(Your instructions): Whenever a line below includes the string "lease", show it.

Document layout analysis data:
------------------------------
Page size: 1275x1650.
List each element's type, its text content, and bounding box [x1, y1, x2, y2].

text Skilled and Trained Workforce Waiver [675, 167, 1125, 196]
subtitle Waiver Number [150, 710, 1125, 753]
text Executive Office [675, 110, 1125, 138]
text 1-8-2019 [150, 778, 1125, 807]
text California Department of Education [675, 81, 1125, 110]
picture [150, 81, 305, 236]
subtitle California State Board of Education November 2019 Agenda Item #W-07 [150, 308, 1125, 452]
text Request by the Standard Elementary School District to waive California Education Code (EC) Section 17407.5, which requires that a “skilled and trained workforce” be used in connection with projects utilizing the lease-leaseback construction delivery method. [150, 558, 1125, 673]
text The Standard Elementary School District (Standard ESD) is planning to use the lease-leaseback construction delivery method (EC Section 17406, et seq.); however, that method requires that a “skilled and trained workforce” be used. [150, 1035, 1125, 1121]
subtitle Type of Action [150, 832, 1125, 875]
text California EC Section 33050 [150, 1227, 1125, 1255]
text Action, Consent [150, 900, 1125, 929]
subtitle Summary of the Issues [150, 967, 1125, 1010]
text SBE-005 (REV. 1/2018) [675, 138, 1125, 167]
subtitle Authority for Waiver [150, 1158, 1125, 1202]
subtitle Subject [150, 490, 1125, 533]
------------------------------
(Solved exercise):
text Request by the Standard Elementary School District to waive California Education Code (EC) Section 17407.5, which requires that a “skilled and trained workforce” be used in connection with projects utilizing the lease-leaseback construction delivery method. [150, 558, 1125, 673]
text The Standard Elementary School District (Standard ESD) is planning to use the lease-leaseback construction delivery method (EC Section 17406, et seq.); however, that method requires that a “skilled and trained workforce” be used. [150, 1035, 1125, 1121]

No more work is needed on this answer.